Activistas ambientalistas que son desaparecidos por reclamar el derecho a mantener y cuidar los pulmones naturales del planeta, de este mundo que desaparece poco a poco bajo cemento y asfalto. Personas que son asesinadas por querer preservar el entorno natural, hogar de tantos pueblos indígenas. Asesinatos que, en la mayoría de los casos, quedan impunes.
Como dijo Berta Cáceres, necesitamos construir “sociedades capaces de coexistir de manera justa, digna y por la vida.»
También una pedagogía que abogue por ello.

‘Un viejo que leía novelas de amor’, Luis Sepúlveda. Licencia editorial para Círculo de Lectores de Tusquets Editores | Foto: Mónica Solanas Gracia
«Estaban iguales. Los dos heridos.
«La escuchó alejarse, y ayudado por el machete levantó un poco la canoa, el espacio suficiente para verla, a unos cien metros, lamiéndose la pata herida.
«Entonces, recargó el arma y con un movimiento dio la vuelta a la canoa.
«Al incorporarse, la herida le produjo un dolor enorme, y el animal, sorprendido, se tendió sobre las piedras calculando el ataque.
«—Aquí estoy. Terminemos este maldito juego de una vez por todas.
«Se escuchó gritando con una voz desconocida, y sin estar seguro de haberlo hecho en shuar o en castellano, la vio correr por la playa como una saeta moteada, sin hacer caso de la pata herida.
«El viejo se hincó, y el animal, unos cinco metros antes del choque, dio el prodigioso salto mostrando las garras y los colmillos.
«Una fuerza desconocida le obligó a esperar a que la hembra alcanzara la cumbre de su vuelo. Entonces apretó los gatillos y el animal se detuvo en el aire, quebró el cuerpo a un costado y cayó pesadamente con el pecho abierto por la doble perdigonada.
«Antonio José Bolívar Proaño se incorporó lentamente. Se acercó al animal muerto y se estremeció al ver que la doble carga la había destrozado. El pecho era un cardenal gigantesco y por la espalda asomaban restos de tripas y pulmones deshechos.
«Era más grande de lo que había pensado al verla por primera vez.

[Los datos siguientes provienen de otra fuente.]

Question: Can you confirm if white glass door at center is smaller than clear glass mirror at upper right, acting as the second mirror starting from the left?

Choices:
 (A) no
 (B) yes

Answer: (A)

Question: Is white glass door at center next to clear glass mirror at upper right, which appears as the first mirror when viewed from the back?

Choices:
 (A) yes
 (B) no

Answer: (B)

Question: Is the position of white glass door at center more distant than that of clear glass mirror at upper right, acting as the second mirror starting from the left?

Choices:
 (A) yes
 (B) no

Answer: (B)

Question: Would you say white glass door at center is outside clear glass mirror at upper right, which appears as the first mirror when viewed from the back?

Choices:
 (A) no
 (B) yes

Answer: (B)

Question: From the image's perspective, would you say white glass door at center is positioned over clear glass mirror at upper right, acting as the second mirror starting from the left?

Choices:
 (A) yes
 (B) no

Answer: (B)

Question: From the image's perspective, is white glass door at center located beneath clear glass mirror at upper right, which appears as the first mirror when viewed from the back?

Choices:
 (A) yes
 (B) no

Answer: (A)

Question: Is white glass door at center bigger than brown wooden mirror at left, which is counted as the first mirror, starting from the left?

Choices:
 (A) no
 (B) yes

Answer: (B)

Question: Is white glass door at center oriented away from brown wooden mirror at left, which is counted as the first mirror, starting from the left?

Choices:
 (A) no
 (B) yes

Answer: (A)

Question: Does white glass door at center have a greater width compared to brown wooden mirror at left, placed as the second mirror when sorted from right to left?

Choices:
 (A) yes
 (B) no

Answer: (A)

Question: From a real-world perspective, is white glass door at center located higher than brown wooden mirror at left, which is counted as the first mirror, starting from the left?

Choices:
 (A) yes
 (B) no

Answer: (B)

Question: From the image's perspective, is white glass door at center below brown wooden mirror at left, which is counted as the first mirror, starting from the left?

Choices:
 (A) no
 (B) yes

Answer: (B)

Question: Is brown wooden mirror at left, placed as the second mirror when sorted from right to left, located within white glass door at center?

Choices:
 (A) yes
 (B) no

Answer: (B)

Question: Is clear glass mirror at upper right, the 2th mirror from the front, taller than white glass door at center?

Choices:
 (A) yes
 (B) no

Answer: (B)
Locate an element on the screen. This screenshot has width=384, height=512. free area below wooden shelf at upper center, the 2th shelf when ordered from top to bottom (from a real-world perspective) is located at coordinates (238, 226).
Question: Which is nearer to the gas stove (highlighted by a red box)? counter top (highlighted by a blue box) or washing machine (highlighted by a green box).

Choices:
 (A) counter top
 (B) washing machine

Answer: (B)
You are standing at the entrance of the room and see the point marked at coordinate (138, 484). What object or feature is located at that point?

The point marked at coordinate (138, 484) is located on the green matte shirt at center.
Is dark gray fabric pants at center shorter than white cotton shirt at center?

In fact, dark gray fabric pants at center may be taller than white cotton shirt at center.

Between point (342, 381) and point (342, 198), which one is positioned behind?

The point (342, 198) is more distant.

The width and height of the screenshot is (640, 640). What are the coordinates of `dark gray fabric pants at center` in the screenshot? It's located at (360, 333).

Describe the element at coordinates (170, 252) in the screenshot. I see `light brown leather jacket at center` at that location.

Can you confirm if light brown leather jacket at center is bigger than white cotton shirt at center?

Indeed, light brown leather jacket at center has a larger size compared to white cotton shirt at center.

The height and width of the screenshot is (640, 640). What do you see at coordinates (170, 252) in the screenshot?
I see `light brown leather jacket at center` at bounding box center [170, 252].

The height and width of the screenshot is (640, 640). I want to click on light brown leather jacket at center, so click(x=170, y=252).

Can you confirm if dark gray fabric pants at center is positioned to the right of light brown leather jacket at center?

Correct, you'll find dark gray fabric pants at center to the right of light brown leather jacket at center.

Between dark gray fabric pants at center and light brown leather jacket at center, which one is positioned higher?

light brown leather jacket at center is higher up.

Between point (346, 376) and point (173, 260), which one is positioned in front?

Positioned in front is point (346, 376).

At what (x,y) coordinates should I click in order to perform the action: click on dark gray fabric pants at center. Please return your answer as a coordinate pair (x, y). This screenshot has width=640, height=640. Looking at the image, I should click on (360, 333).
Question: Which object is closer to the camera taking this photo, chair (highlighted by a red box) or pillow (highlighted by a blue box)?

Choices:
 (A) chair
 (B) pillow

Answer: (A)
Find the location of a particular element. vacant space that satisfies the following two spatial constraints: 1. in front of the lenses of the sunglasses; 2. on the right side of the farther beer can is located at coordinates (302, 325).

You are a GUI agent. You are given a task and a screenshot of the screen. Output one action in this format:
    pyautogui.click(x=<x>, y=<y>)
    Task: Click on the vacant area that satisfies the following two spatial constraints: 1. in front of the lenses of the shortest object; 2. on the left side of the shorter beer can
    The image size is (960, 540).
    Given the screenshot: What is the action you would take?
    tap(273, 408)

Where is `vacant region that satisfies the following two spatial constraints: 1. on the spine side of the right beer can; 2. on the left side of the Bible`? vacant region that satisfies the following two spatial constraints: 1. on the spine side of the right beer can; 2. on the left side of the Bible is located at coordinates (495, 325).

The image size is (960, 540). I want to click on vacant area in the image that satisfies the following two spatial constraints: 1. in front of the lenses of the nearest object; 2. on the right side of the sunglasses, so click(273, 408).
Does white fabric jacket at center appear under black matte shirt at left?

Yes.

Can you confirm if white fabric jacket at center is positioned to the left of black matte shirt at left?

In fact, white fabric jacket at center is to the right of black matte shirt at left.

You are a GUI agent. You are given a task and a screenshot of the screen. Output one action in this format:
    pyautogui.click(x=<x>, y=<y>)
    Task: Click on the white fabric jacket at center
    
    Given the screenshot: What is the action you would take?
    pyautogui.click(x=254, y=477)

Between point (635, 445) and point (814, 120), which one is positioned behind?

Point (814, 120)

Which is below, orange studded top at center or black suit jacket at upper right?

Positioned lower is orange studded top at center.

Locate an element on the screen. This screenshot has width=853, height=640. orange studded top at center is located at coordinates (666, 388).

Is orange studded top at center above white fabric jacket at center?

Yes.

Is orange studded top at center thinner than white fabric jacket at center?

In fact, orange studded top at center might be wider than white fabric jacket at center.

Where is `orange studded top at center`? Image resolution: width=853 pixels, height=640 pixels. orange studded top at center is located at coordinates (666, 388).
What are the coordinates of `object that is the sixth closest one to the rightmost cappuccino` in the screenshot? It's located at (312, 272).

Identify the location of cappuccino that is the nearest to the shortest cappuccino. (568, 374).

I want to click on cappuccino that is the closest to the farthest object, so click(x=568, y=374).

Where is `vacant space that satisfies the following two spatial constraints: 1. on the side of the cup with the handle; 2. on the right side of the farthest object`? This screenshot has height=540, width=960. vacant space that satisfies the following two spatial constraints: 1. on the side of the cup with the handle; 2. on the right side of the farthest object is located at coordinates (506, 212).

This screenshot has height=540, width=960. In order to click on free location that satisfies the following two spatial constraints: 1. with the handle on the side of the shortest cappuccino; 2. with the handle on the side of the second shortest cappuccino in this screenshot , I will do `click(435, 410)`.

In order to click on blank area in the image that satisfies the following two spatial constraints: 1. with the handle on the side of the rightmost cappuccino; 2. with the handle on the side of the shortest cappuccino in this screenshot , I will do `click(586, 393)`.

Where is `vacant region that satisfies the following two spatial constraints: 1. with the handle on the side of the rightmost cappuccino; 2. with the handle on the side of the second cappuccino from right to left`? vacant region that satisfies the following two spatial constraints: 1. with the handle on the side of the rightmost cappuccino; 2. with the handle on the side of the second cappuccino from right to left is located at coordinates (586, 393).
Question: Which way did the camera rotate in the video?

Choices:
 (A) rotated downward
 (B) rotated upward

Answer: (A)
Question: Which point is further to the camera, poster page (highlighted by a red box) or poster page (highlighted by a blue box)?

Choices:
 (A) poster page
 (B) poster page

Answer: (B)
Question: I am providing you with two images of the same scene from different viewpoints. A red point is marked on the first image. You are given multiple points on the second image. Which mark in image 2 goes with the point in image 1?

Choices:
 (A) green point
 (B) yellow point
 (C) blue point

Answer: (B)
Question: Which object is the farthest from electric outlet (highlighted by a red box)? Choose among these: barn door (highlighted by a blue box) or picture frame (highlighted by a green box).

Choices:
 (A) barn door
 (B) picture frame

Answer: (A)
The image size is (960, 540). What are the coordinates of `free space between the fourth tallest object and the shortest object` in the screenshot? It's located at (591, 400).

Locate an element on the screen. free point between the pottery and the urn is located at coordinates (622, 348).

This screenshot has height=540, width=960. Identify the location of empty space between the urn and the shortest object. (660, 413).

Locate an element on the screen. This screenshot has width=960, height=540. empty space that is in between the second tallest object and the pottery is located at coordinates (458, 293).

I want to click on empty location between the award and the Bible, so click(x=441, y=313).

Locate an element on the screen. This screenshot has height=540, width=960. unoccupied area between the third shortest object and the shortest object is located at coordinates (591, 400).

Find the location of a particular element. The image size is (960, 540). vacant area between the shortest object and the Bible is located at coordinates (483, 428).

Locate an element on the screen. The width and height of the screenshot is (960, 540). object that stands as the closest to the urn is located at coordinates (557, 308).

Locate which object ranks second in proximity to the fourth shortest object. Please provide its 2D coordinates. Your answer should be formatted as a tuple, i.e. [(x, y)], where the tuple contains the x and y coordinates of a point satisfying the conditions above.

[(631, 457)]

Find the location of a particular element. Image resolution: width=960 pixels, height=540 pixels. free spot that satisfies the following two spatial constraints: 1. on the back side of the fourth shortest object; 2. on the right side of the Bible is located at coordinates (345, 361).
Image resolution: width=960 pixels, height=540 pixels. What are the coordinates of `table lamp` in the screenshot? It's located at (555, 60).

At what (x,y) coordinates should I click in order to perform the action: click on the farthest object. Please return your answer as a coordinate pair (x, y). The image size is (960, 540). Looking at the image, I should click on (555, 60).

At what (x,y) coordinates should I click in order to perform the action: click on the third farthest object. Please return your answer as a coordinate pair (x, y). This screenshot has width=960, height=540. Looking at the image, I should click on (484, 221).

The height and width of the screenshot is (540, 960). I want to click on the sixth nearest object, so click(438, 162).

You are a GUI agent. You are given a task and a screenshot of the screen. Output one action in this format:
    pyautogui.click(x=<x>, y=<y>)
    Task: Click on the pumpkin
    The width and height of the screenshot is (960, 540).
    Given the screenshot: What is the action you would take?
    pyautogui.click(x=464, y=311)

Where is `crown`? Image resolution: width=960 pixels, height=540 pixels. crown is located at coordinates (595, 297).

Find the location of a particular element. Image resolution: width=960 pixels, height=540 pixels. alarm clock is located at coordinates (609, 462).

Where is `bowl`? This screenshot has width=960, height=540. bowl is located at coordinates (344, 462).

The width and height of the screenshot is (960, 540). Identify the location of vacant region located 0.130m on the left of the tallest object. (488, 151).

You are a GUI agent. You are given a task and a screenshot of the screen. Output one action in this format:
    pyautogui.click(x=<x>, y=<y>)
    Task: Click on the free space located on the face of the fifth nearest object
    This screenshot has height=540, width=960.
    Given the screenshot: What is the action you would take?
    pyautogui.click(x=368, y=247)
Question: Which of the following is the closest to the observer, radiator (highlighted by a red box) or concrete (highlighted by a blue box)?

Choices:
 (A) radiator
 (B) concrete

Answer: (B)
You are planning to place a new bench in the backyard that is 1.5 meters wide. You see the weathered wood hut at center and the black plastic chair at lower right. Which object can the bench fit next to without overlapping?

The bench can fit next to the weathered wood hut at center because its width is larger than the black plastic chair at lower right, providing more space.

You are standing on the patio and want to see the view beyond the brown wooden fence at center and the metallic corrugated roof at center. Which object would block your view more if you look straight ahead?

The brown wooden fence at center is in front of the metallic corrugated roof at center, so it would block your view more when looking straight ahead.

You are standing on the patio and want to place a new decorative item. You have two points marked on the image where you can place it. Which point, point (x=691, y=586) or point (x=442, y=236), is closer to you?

Flaca y todo, era un animal soberbio, hermoso, una obra maestra de gallardía imposible de reproducir ni con el pensamiento.
«El viejo la acarició, ignorando el dolor del pie herido, y lloró avergonzado, sintiéndose indigno, envilecido, en ningún caso vencedor de esa batalla.
«Con los ojos nublados de lágrimas y lluvia, empujó el cuerpo del animal hasta la orilla del río, y las aguas se lo llevaron selva adentro, hasta los territorios jamás profanados por el hombre blanco, hasta el encuentro con el Amazonas, hacia los rápidos donde sería destrozado por puñales de piedra, a salvo para siempre de las indignas alimañas.
«Enseguida arrojó con furia la escopeta y la vio hundirse sin gloria. Bestia de metal indeseada por todas las criaturas.
«Antonio José Bolívar Proaño se quitó la dentadura postiza, la guardó envuelta en el pañuelo y, sin dejar de maldecir al gringo inaugurador de la tragedia, al alcalde, a los buscadores de oro, a todos los que emputecían la virginidad de su amazonia, cortó de un machetazo una gruesa rama, y apoyado en ella se echó a andar en pos de El Idilio, de su choza, y de sus novelas que hablaban de amor con palabras tan hermosas que a veces le hacían olvidar la barbarie humana.»